Work to be completed: Copy all the records exactly, but keep the pictures out of your version.

Stored data entries:
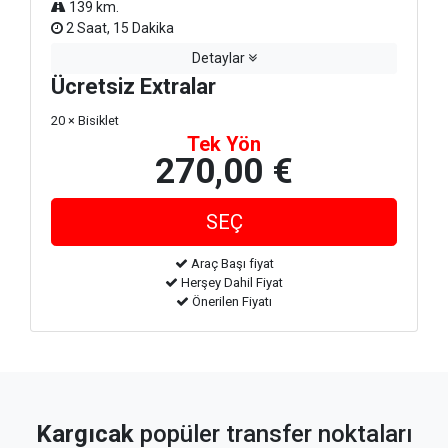
139 km.
2 Saat, 15 Dakika
Detaylar
Ücretsiz Extralar
20 × Bisiklet
Tek Yön
270,00 €
Araç Başı fiyat
Herşey Dahil Fiyat
Önerilen Fiyatı
Kargıcak
popüler transfer noktaları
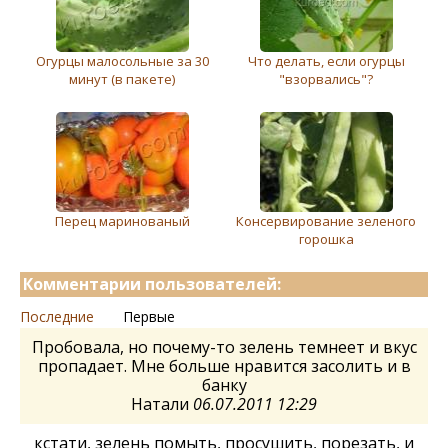
Огурцы малосольные за 30
Что делать, если огурцы
минут (в пакете)
"взорвались"?
Перец маринованый
Консервирование зеленого
горошка
Комментарии пользователей:
Последние
Первые
Пробовала, но почему-то зелень темнеет и вкус
пропадает. Мне больше нравится засолить и в
банку
Натали
06.07.2011 12:29
кстати, зелень помыть, просушить, порезать, и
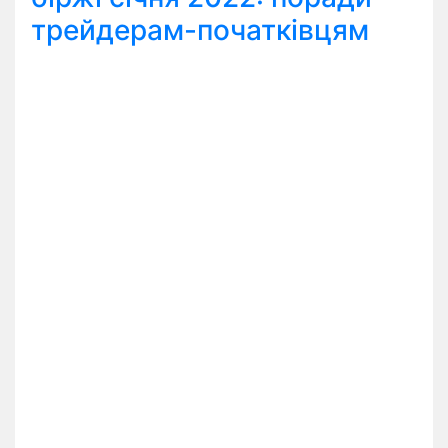
трейдерам-початківцям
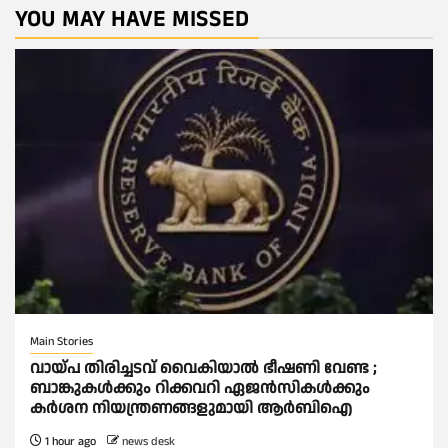
YOU MAY HAVE MISSED
Main Stories
വായ്പ തിരിച്ചടവ് വൈകിയാല്‍ ഭീഷണി വേണ്ട ;
ബാങ്കുകള്‍ക്കും റിക്കവറി ഏജൻസികള്‍ക്കും
കര്‍ശന നിയന്ത്രണങ്ങളുമായി ആര്‍ബിഐ
1 hour ago
news desk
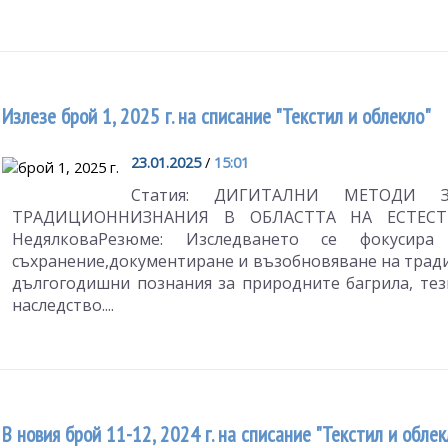
Излезе брой 1, 2025 г. на списание "Текстил и облекло"
23.01.2025
/
15:01
Статия: ДИГИТАЛНИ МЕТОДИ 
ТРАДИЦИОННИЗНАНИЯ В ОБЛАСТТА НА ЕСТЕСТВЕ
НедялковаРезюме: Изследването се фокусир
съхранение,документиране и възобновяване на тради
дългогодишни познания за природните багрила, те
наследство....
В новия брой 11-12, 2024 г. на списание "Текстил и обле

Solved problem:
139 km.
2 Saat, 15 Dakika
Detaylar
Ücretsiz Extralar
20 × Bisiklet
Tek Yön
270,00 €
Araç Başı fiyat
Herşey Dahil Fiyat
Önerilen Fiyatı
Kargıcak
popüler transfer noktaları
Огурцы малосольные за 30
Что делать, если огурцы
минут (в пакете)
"взорвались"?
Перец маринованый
Консервирование зеленого
горошка
Комментарии пользователей:
Последние
Первые
Пробовала, но почему-то зелень темнеет и вкус
пропадает. Мне больше нравится засолить и в
банку
Натали
06.07.2011 12:29
кстати, зелень помыть, просушить, порезать, и
трейдерам-початківцям
YOU MAY HAVE MISSED
Main Stories
വായ്പ തിരിച്ചടവ് വൈകിയാല്‍ ഭീഷണി വേണ്ട ;
ബാങ്കുകള്‍ക്കും റിക്കവറി ഏജൻസികള്‍ക്കും
കര്‍ശന നിയന്ത്രണങ്ങളുമായി ആര്‍ബിഐ
1 hour ago
news desk
Излезе брой 1, 2025 г. на списание "Текстил и облекло"
23.01.2025
/
15:01
Статия: ДИГИТАЛНИ МЕТОДИ 
ТРАДИЦИОННИЗНАНИЯ В ОБЛАСТТА НА ЕСТЕСТВЕ
НедялковаРезюме: Изследването се фокусир
съхранение,документиране и възобновяване на тради
дългогодишни познания за природните багрила, те
наследство....
В новия брой 11-12, 2024 г. на списание "Текстил и обле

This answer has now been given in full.